Choosing temperature by task, not by taste.

The setting should follow the task, not personal preference. A reliable guide:

  • Classification, extraction, structured output: 0 – 0.2. There is a correct answer; you want the highest-probability one. Variety is pure downside here.
  • Tool-calling / decisions in an agent: 0 – 0.3. You want predictable behaviour on the same input. Randomness in which tool gets called is a bug, not a feature.
  • Code generation: ~0.2 – 0.4. Low, but not zero — a little flexibility for novel problems while staying close to well-trodden patterns.
  • Summarising, rewriting: ~0.3 – 0.7. Variety in phrasing is genuinely desirable; the content is constrained anyway.
  • Brainstorming, creative writing: ~0.7 – 1.0+. You want surprise. The single most-likely token is often the most generic and forgettable one.

You may also meet top_p (nucleus sampling), a related dial that instead truncates the distribution — sample only from the smallest set of top tokens whose probabilities sum to top_p (e.g. 0.9). Intuitively it caps how improbable a sampled token may be. Most applications tune temperature alone and leave top_p at its default; reach for it only when you have a specific failure to mitigate.

STEP 4

The trap: "temperature 0 is deterministic."

The most consequential misconception. Temperature 0 makes output much more consistent, but it is not a guarantee of identical results, for reasons that have nothing to do with sampling randomness:

  • Floating-point non-determinism. Inference servers batch many requests together for efficiency. The exact batch changes the order of tiny numerical additions, and floating-point addition is not perfectly associative. Usually invisible — but occasionally enough to flip which token is ranked first, especially when the top two are nearly tied.
  • Model snapshot updates. The same API model name can point to slightly updated weights over time. Same call, slightly different distribution.
  • Server-side variation. Caching, routing, and fallback machinery introduce small perturbations even at temperature 0.

So treat temperature 0 as "low variance," never "no variance." If you need genuine reproducibility for tests, combine temperature 0 with a fixed seed where supported and ideally a pinned model version — and still expect rare drift, since providers document seeds as best-effort, not contractual.

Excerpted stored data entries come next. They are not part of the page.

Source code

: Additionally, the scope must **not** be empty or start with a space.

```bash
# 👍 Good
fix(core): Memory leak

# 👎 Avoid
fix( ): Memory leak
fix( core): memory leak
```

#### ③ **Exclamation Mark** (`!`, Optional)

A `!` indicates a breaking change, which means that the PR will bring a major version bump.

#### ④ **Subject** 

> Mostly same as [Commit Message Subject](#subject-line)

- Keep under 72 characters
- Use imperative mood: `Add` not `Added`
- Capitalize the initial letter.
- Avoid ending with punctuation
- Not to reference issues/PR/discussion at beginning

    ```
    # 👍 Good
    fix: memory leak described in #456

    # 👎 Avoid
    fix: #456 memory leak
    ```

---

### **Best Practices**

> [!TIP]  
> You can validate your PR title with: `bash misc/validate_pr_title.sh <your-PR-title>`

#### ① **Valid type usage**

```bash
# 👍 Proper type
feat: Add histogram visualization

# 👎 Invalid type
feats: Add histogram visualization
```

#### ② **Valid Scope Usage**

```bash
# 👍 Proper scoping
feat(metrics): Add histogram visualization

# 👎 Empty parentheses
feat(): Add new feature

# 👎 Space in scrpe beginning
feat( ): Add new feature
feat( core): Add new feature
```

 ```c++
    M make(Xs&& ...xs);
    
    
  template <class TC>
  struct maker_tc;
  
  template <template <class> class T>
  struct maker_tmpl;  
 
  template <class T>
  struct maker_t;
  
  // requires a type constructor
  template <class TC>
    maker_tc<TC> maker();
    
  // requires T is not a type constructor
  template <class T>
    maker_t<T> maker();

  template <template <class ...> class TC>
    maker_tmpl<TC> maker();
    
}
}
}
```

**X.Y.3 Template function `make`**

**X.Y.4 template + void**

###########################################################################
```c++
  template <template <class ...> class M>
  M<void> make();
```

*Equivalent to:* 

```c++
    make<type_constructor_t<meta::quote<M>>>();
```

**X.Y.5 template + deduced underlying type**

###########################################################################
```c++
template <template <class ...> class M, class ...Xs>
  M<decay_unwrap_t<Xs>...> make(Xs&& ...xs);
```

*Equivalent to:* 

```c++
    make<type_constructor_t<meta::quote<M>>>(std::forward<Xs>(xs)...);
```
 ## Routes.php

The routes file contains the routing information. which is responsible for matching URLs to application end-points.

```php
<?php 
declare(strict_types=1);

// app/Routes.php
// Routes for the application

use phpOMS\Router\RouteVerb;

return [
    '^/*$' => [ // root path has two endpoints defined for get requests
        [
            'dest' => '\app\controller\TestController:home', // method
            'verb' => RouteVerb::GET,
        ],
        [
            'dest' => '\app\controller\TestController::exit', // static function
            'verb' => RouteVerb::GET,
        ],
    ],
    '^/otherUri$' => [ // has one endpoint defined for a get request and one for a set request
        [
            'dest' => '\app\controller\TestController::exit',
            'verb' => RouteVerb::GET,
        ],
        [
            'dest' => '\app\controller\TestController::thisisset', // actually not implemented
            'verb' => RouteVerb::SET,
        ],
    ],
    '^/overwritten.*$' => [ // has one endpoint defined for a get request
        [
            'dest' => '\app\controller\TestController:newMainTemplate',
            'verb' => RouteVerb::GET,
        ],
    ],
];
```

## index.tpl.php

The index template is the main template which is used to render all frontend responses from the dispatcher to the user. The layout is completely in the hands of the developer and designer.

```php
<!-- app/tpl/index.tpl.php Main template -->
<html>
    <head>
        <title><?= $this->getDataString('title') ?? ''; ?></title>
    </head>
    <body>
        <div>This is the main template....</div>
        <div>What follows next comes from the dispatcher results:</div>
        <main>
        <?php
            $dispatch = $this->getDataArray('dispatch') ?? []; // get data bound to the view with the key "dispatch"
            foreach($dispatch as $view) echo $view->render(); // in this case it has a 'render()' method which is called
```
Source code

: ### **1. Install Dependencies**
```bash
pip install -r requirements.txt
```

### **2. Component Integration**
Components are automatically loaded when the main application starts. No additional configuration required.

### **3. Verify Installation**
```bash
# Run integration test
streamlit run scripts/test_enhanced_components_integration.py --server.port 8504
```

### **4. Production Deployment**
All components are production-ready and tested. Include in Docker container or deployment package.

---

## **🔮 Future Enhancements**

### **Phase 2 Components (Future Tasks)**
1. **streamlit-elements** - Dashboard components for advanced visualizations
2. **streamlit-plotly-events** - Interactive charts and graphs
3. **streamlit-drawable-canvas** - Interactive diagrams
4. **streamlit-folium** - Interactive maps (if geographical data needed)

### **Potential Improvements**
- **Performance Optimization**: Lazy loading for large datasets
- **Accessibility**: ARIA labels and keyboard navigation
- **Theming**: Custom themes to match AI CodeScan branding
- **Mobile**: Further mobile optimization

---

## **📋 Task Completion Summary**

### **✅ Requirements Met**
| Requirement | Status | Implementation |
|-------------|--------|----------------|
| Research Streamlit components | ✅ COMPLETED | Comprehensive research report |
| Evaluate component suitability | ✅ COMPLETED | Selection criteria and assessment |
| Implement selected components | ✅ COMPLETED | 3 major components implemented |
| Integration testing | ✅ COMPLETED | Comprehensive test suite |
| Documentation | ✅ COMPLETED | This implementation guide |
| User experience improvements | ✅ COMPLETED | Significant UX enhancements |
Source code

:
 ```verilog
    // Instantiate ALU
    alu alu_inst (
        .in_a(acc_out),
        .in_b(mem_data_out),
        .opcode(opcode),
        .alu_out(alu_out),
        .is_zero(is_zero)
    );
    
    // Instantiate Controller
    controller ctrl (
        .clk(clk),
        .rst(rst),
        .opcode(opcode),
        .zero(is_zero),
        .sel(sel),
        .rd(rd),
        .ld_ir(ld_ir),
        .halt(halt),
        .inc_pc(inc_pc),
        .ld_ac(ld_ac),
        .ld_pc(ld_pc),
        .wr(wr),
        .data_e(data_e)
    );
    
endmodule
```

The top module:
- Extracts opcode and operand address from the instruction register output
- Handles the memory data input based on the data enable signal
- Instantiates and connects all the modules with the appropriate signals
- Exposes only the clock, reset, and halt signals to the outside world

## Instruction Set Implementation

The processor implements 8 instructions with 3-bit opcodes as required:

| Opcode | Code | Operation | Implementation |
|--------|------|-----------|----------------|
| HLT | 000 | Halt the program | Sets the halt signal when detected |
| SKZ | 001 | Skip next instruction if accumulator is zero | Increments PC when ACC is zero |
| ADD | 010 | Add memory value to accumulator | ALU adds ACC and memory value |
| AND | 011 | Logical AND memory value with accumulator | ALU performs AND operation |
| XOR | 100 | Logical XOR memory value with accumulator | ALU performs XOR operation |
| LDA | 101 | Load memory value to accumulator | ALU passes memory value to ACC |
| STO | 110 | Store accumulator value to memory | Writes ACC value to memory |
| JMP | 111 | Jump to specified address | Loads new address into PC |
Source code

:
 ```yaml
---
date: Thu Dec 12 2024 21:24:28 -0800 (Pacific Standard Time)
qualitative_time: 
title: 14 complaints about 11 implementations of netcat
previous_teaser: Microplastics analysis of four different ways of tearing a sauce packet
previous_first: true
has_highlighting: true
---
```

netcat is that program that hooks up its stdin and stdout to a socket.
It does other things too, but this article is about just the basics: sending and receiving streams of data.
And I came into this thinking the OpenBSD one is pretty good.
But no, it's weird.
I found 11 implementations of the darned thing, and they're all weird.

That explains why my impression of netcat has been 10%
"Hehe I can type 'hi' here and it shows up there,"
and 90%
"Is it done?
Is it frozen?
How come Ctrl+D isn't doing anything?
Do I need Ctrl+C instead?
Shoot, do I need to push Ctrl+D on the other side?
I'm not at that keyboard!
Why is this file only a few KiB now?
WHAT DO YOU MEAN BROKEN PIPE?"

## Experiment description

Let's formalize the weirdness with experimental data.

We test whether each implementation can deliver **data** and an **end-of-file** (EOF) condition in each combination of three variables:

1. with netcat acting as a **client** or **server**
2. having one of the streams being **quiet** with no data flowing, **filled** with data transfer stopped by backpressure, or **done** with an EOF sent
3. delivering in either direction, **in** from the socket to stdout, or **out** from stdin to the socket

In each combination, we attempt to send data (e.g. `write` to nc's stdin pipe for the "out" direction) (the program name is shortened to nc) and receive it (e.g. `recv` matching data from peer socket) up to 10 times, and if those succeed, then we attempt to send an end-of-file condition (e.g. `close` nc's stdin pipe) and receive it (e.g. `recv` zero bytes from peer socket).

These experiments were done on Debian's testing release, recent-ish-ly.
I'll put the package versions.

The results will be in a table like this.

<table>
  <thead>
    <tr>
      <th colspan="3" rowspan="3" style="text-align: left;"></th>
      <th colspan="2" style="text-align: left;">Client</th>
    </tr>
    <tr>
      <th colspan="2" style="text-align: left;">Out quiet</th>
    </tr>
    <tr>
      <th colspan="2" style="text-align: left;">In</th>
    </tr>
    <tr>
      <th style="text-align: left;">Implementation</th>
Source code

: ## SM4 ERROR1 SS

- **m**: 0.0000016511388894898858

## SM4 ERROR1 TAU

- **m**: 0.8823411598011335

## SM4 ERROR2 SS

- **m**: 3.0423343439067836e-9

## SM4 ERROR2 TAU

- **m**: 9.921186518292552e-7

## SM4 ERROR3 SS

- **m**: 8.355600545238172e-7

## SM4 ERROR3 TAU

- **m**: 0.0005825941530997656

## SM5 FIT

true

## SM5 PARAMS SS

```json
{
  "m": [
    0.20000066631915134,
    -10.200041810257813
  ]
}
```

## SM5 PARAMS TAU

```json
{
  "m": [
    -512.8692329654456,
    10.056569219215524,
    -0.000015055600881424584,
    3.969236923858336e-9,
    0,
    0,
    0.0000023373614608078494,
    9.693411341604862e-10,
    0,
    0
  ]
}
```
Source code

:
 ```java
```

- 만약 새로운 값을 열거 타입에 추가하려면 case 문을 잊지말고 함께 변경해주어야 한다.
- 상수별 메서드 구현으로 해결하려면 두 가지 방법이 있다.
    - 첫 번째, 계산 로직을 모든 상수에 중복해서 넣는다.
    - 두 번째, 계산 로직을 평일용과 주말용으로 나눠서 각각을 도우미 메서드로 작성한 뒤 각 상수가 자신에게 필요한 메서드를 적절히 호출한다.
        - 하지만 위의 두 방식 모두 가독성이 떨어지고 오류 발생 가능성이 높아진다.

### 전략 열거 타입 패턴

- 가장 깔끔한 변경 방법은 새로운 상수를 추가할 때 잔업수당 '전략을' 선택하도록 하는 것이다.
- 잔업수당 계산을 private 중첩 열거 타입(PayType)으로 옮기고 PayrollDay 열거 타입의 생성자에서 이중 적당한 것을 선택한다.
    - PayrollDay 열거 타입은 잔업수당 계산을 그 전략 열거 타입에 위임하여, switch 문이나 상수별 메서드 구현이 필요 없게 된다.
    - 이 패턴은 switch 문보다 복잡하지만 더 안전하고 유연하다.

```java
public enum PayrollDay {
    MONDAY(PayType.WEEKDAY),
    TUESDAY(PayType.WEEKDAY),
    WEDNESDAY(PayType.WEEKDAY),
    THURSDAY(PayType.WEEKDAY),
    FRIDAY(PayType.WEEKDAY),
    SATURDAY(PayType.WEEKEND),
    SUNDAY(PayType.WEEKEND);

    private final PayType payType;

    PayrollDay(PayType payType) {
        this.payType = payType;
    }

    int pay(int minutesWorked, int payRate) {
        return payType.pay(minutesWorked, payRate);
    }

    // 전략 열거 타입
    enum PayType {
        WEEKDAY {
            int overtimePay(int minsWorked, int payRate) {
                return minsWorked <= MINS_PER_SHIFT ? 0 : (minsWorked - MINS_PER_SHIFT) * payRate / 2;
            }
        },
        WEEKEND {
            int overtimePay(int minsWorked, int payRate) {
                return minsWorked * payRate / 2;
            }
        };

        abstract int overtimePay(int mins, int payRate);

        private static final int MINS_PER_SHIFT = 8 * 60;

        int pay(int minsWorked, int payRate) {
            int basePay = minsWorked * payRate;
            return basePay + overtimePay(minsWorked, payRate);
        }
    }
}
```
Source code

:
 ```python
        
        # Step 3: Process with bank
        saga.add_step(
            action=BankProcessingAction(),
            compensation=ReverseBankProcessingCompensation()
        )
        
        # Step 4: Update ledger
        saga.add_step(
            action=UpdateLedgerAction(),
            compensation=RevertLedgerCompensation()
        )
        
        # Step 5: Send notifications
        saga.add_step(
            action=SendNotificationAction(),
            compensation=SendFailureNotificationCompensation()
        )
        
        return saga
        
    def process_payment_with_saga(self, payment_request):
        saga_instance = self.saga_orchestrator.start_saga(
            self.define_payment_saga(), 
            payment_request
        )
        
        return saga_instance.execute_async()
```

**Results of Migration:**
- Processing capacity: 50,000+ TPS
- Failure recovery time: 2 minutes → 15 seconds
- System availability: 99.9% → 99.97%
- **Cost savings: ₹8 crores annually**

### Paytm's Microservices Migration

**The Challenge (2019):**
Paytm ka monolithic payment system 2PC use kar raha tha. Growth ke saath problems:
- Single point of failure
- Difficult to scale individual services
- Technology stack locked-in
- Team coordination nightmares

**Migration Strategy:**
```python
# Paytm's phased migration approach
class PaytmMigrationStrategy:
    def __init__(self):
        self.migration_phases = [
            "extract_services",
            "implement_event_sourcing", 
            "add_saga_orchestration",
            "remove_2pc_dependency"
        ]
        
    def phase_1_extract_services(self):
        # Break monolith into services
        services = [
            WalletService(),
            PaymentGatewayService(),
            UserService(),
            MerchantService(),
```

The real upgrade: stop calling the model "wrong" when it gives a different answer to the same prompt. It is sampling from a distribution. The useful question is not "why isn't it deterministic?" but "is the distribution centred on the right answer with appropriate confidence?" — and that is measurable. A model that is right 80% of the time is not broken when one run lands in the other 20%; that is sampling, working as designed. Use a low temperature when you want consistency, a higher one when you want range, and judge quality over many runs, not one.